**PARTS OF THE EXERCISE:**
**A)** Rewrite the clinical trial description from "This clinical trial" to "of light-based imaging.", renaming "surgical team" as "operating team".
**B)** Extend the clinical trial description past its final sentence.

**DOCUMENT SECTION:**
This clinical trial is studying children and young people with cancer who need surgery for pulmonary metastasis (cancer that has spread to the lungs), rhabdomyosarcoma (a cancer of muscle-like tissue), non-rhabdomyosarcomatous soft tissue sarcoma (a rare cancer of soft tissue), neuroblastoma (a cancer that starts in nerve tissue), malignant germ cell tumour (a cancer that starts in cells that would normally form eggs or sperm), or a renal tumour (a kidney tumour). The treatment used in the study is indocyanine green, given by injection. This dye can help the surgical team see certain tissues more clearly during the operation by using near infrared fluorescence, a special type of light-based imaging.
The purpose of the study is to see whether using indocyanine green during surgery helps the team find and remove more lymph nodes (small glands that are part of the body’s immune system) and whether this changes the surgery in any helpful or harmful way. Some patients will have surgery with the dye and the special light imaging, while others will have the same type of surgery without it. The study includes operations such as nephroureterectomy (removal of a kidney and the tube that carries urine from it) and retroperitoneal lymph node dissection (removal of lymph nodes from the back part of the abdomen).

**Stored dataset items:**
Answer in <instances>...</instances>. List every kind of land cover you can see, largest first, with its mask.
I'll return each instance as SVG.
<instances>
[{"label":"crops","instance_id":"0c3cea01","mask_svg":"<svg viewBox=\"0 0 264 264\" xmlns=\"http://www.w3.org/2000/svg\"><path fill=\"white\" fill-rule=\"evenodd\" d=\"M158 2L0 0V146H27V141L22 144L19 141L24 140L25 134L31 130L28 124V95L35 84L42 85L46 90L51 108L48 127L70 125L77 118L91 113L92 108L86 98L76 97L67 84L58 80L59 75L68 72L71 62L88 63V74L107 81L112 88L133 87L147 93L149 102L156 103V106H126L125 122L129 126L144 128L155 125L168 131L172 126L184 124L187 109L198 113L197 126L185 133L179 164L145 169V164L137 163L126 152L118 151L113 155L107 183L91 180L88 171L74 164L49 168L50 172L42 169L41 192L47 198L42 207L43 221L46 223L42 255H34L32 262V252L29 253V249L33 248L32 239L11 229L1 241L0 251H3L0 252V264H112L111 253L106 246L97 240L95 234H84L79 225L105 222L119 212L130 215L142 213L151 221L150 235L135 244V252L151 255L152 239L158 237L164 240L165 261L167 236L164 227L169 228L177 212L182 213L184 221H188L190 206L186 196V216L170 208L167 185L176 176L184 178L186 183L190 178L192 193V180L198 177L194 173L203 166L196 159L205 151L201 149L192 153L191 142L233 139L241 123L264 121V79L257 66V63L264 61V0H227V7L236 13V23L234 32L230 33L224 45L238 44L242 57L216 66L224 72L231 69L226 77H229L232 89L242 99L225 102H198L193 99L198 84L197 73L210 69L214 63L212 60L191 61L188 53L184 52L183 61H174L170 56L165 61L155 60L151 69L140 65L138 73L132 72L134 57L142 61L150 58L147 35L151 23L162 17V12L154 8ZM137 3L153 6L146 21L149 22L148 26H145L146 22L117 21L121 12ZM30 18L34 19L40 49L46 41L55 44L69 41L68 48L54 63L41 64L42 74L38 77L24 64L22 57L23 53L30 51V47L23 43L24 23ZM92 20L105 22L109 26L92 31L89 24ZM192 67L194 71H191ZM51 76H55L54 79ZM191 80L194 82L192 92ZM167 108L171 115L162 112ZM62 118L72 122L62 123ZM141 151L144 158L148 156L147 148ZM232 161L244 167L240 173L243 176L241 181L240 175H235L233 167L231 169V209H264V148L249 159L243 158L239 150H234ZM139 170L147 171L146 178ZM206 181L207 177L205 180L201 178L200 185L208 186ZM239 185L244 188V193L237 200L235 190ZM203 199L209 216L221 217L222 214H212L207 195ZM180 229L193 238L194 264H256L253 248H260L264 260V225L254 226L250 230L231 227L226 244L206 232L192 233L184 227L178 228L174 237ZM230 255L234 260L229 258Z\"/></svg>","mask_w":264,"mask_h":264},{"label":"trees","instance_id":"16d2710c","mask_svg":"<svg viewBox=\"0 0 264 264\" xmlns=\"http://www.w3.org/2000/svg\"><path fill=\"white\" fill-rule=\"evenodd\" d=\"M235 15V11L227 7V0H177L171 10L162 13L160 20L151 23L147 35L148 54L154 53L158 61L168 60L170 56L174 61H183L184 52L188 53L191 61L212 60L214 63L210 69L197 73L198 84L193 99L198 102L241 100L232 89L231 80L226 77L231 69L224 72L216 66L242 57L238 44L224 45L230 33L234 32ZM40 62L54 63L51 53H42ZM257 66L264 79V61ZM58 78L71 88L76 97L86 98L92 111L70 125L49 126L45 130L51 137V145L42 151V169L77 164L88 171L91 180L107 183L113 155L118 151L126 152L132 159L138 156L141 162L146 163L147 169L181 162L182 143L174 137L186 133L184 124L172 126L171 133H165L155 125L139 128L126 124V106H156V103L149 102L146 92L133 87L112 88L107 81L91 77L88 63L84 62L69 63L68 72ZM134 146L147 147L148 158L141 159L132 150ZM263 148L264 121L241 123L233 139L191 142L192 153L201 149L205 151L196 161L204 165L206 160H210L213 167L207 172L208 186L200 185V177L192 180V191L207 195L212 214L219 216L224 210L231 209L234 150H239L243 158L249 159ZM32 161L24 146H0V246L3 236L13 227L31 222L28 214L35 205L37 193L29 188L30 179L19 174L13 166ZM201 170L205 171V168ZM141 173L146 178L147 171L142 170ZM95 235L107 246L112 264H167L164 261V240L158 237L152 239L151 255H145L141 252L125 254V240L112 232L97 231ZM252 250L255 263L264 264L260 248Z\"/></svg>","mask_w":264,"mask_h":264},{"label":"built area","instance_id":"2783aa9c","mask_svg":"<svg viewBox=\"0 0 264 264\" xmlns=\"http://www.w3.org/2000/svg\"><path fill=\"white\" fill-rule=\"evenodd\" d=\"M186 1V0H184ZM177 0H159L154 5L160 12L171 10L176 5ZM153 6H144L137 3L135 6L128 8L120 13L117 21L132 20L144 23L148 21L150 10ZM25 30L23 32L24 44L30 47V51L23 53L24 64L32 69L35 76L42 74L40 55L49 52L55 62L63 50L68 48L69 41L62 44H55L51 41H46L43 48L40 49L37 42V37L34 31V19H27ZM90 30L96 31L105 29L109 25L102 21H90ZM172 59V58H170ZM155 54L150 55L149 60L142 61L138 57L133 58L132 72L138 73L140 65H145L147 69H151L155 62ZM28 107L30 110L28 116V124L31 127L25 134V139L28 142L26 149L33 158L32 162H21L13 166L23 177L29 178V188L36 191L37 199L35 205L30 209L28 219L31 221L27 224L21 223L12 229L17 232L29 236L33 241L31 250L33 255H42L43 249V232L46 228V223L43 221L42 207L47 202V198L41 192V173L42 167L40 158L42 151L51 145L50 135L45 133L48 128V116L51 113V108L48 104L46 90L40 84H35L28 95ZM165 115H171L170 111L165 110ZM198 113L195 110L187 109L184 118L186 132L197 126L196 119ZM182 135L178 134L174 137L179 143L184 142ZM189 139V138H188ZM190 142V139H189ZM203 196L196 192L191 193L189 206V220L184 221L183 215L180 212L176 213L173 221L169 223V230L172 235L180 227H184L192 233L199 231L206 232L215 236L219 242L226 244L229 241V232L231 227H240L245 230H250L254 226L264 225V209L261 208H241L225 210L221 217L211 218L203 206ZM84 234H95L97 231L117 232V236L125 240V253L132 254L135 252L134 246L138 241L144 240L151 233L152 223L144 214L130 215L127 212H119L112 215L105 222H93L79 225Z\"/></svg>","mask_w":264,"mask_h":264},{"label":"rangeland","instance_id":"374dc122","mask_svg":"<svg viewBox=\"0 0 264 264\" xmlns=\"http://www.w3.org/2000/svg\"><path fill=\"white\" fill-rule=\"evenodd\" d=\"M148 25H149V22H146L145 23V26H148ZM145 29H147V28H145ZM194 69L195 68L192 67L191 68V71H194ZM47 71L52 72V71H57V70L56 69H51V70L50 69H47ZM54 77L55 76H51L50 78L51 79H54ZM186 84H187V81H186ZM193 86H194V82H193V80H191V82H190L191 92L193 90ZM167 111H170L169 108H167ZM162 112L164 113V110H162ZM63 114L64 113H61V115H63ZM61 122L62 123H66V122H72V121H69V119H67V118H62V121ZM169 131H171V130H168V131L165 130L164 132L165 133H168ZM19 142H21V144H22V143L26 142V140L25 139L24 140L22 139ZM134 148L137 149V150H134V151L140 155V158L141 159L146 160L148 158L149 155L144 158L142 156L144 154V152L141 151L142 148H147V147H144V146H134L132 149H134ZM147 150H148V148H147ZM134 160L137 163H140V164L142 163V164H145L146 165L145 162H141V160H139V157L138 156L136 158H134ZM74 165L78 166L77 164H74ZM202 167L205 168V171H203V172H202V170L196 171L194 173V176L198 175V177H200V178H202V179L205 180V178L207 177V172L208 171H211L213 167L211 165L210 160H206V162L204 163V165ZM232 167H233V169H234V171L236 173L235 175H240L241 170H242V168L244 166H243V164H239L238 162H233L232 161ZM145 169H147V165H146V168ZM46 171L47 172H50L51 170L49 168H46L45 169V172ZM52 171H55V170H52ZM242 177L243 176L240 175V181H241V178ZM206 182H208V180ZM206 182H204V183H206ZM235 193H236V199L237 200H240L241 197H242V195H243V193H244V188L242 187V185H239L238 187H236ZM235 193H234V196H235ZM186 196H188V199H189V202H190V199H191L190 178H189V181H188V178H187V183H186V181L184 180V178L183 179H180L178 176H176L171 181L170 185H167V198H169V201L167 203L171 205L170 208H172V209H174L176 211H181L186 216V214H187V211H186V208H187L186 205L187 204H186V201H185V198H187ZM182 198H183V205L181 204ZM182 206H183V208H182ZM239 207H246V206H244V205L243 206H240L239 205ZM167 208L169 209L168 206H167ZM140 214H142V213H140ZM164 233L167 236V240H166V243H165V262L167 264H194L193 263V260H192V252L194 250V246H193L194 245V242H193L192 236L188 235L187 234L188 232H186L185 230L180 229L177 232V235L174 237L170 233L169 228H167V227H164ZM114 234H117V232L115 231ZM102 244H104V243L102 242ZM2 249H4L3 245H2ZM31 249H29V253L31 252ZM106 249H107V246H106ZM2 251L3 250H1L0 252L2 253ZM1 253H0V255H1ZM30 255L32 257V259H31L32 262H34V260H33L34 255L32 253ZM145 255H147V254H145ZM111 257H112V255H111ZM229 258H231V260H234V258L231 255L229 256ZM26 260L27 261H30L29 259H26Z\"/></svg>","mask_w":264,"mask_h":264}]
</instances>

**SOLVED TASKS:**
**A)**
This clinical trial is studying children and young people with cancer who need surgery for pulmonary metastasis (cancer that has spread to the lungs), rhabdomyosarcoma (a cancer of muscle-like tissue), non-rhabdomyosarcomatous soft tissue sarcoma (a rare cancer of soft tissue), neuroblastoma (a cancer that starts in nerve tissue), malignant germ cell tumour (a cancer that starts in cells that would normally form eggs or sperm), or a renal tumour (a kidney tumour). The treatment used in the study is indocyanine green, given by injection. This dye can help the operating team see certain tissues more clearly during the operation by using near infrared fluorescence, a special type of light-based imaging.

**B)**
During the study, the dye is given before or during surgery, and the surgical team then carries out the planned operation and removes tissue as needed. After surgery, the medical team checks for any side effects from the dye and watches for usual surgery-related problems during recovery. The study also looks at how the surgery went overall and how well the dye appeared to help during the procedure.